[Text segment — start]

Unless defined otherwise, all terms used herein have the same meaning as are commonly understood by one of skill in the art to which this invention belongs. All patents, patent applications and publications referred to throughout the disclosure herein are incorporated by reference in their entirety. In the event that there is a plurality of definitions for a term herein, those in this section prevail. When the terms “one”, “a” or “an” are used in the disclosure, they mean “at least one” or “one or more”, unless otherwise indicated.

Definitions

“image,” for example as used in “input image” can refer to any discrete data or dataset representing a physical phenomenon, which can be input or processed through various stages and/or layers of an artificial intelligence (AI) model, such as a neural network. Example images can include binary representations of still photographs, video frames, an interval of speech, financial data, weather data, or any other data or data structure suitable for AI processing.

“Compute utilization,” “compute utilization rate,” “hardware utilization,” and “hardware utilization rate,” can refer to the utilization rate of hardware available for processing AI models such as neural networks, deep learning or other software processing.

Artificial intelligence (AI) techniques have recently been used to accomplish many tasks. Some AI algorithms work by initializing a model with random weights and variables and calculating an output. The model and its associated weights and variables are updated using a technique known as training. Known input/output sets are used to adjust the model variables and weights, so the model can be applied to inputs with unknown outputs. Training involves many computational techniques to minimize error and optimize variables. One example of a model commonly used is neural networks. An example of a training method used to train neural network models is backpropagation, which is often used in training deep neural networks. Backpropagation works by calculating an error at the output and iteratively computing gradients for layers of the network backwards throughout the layers of the network. An example of a backpropagation technique used is stochastic gradient descent (SGD).

[Text segment — finish]
[Extracted records — start]

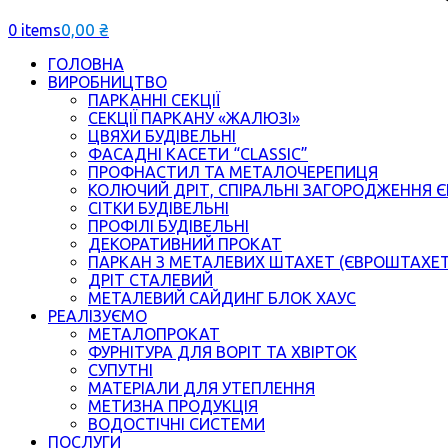
0,00
₴
0 items
ГОЛОВНА
ВИРОБНИЦТВО
ПАРКАННІ СЕКЦІЇ
СЕКЦІЇ ПАРКАНУ «ЖАЛЮЗІ»
ЦВЯХИ БУДІВЕЛЬНІ
ФАСАДНІ КАСЕТИ “CLASSIC”
ПРОФНАСТИЛ ТА МЕТАЛОЧЕРЕПИЦЯ
КОЛЮЧИЙ ДРІТ, СПІРАЛЬНІ ЗАГОРОДЖЕННЯ 
СІТКИ БУДІВЕЛЬНІ
ПРОФІЛІ БУДІВЕЛЬНІ
ДЕКОРАТИВНИЙ ПРОКАТ
ПАРКАН З МЕТАЛЕВИХ ШТАХЕТ (ЄВРОШТАХЕ
ДРІТ СТАЛЕВИЙ
МЕТАЛЕВИЙ САЙДИНГ БЛОК ХАУС
РЕАЛІЗУЄМО
МЕТАЛОПРОКАТ
ФУРНІТУРА ДЛЯ ВОРІТ ТА ХВІРТОК
СУПУТНІ
МАТЕРІАЛИ ДЛЯ УТЕПЛЕННЯ
МЕТИЗНА ПРОДУКЦІЯ
ВОДОСТІЧНІ СИСТЕМИ
ПОСЛУГИ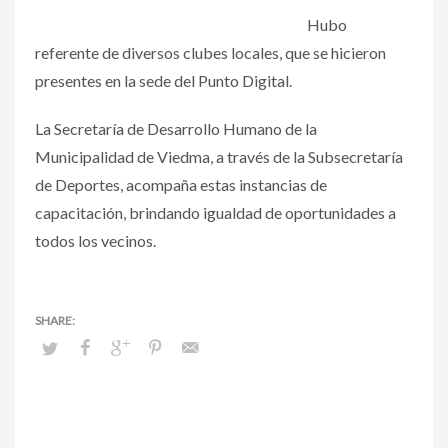
Hubo
referente de diversos clubes locales, que se hicieron
presentes en la sede del Punto Digital.
La Secretaría de Desarrollo Humano de la
Municipalidad de Viedma, a través de la Subsecretaría
de Deportes, acompaña estas instancias de
capacitación, brindando igualdad de oportunidades a
todos los vecinos.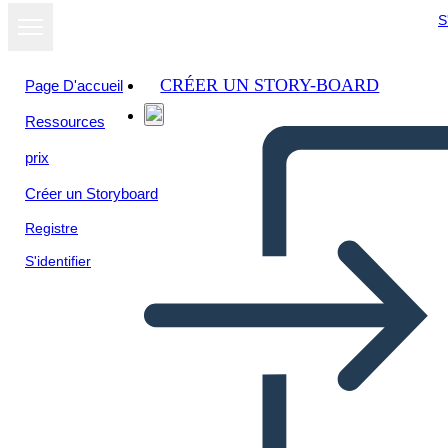
S
CRÉER UN STORY-BOARD
Page D'accueil
Ressources
Afficher sous
prix
forme de
diaporama
Créer un Storyboard
Registre
S'identifier
Math Adventure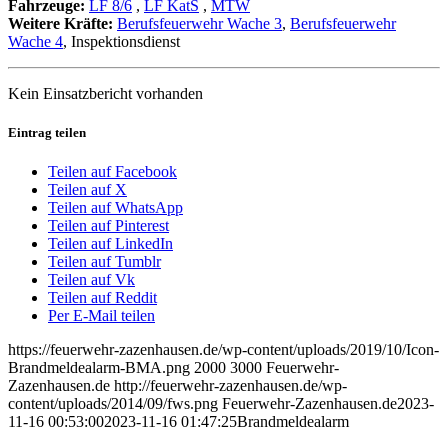
Fahrzeuge:
LF 8/6
,
LF KatS
,
MTW
Weitere Kräfte:
Berufsfeuerwehr Wache 3
,
Berufsfeuerwehr
Wache 4
, Inspektionsdienst
Kein Einsatzbericht vorhanden
Eintrag teilen
Teilen auf Facebook
Teilen auf X
Teilen auf WhatsApp
Teilen auf Pinterest
Teilen auf LinkedIn
Teilen auf Tumblr
Teilen auf Vk
Teilen auf Reddit
Per E-Mail teilen
https://feuerwehr-zazenhausen.de/wp-content/uploads/2019/10/Icon-
Brandmeldealarm-BMA.png
2000
3000
Feuerwehr-
Zazenhausen.de
http://feuerwehr-zazenhausen.de/wp-
content/uploads/2014/09/fws.png
Feuerwehr-Zazenhausen.de
2023-
11-16 00:53:00
2023-11-16 01:47:25
Brandmeldealarm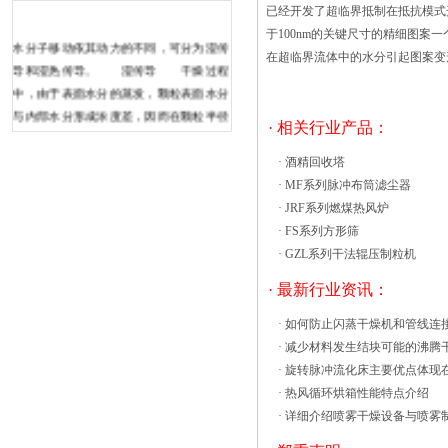
已经开发了超临界抵制在抵抗模式
于100nm的关键尺寸的精细图
水分子移动依其动力的不同，可分为湿传
在超临界流体中的水分引起图案变
导和湿热传导。 湿传导 干燥过程
中，由于表面水分的蒸发，颗粒表面水分
与内部水分形成浓度差，因而在颗粒半径
· 相关行业产品：
方向有一个水分梯度，引起水分由内部向
表面移动。这种扩散、传导是由水分差引
·
酒精回收塔
起的。 湿热传导 由于颗粒表面水
·
MF系列脉冲布筒滤尘器
分蒸发时需要吸收热量，造成颗粒内部与
·
JRF系列燃煤热风炉
表面的温度差，即在半径方向存在一个温
·
FS系列方形筛
度差 温度梯度。由此引起的水分移动称
·
GZL系列干法辊压制粒机
湿热传导。 在用于热空气干燥时，湿
· 最新行业资讯：
扩散热风循环烘箱报价情况如何，是我们
今天主要考察的内容。需求热风循环烘箱
·
如何防止闪蒸干燥机和管线连
的厂家可能都有所了解，热风循环烘箱的
·
减少材料发生结块可能的沸腾
市场价格差异化非常大。同一型号的设
·
旋转脉冲流化床主要优点体现
备，不同厂商的报价都不尽相同，高低差
·
热风循环烘箱性能特点介绍
距有时非常大。 为什么会出现这种情况
·
详细介绍喷雾干燥设备与喷雾
呢？其主因是热风循环烘箱的制造门槛比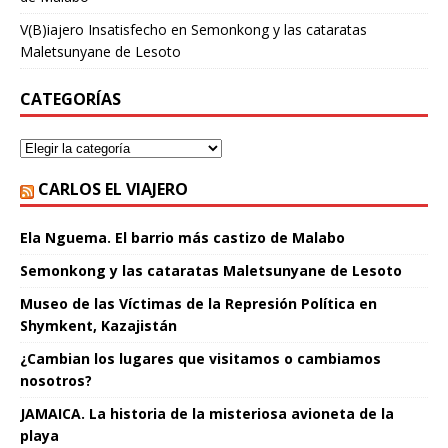
V(B)iajero Insatisfecho
en
Semonkong y las cataratas
Maletsunyane de Lesoto
CATEGORÍAS
CARLOS EL VIAJERO
Ela Nguema. El barrio más castizo de Malabo
Semonkong y las cataratas Maletsunyane de Lesoto
Museo de las Víctimas de la Represión Política en
Shymkent, Kazajistán
¿Cambian los lugares que visitamos o cambiamos
nosotros?
JAMAICA. La historia de la misteriosa avioneta de la
playa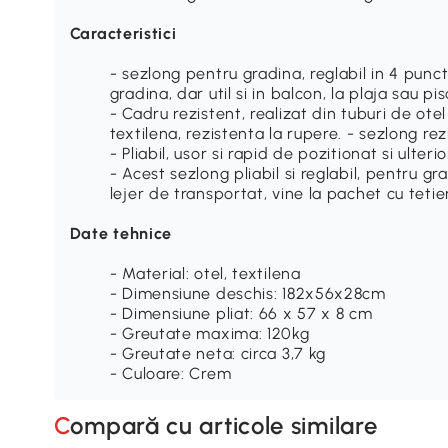
Caracteristici
- sezlong pentru gradina, reglabil in 4 punct
gradina, dar util si in balcon, la plaja sau p
- Cadru rezistent, realizat din tuburi de ote
textilena, rezistenta la rupere. - sezlong rez
- Pliabil, usor si rapid de pozitionat si ulte
- Acest sezlong pliabil si reglabil, pentru gr
lejer de transportat, vine la pachet cu tetie
Date tehnice
- Material: otel, textilena
- Dimensiune deschis: 182x56x28cm
- Dimensiune pliat: 66 x 57 x 8 cm
- Greutate maxima: 120kg
- Greutate neta: circa 3,7 kg
- Culoare: Crem
Compară cu articole similare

[Extracted records — finish]

→ Tasks to perform
1) In the passage on AI definitions, what do the terms "a" or "an" mean when used in the disclosure?
2) According to the passage on AI definitions, why are known input/output sets used to adjust the weights and variables?
3) Summarize the passage on AI definitions in three sentences.

→ Task results
1) They mean "at least one" or "one or more," unless otherwise indicated.

2) Adjusting the weights and variables with known input/output sets lets the result be applied to inputs whose outputs are unknown.

3) The passage says terms it does not define carry their common meaning to one of skill in the art, its own definitions prevail when several exist, and "a" or "an" means at least one unless otherwise indicated. It defines an image as any discrete data representing a physical phenomenon that can be processed by AI such as a neural network, and compute utilization as the utilization rate of hardware available for AI processing. It then explains that some AI algorithms start from random weights and variables that are adjusted with known input/output sets, often through backpropagation, which computes gradients backward through a neural network's layers from the output error, with stochastic gradient descent as one example.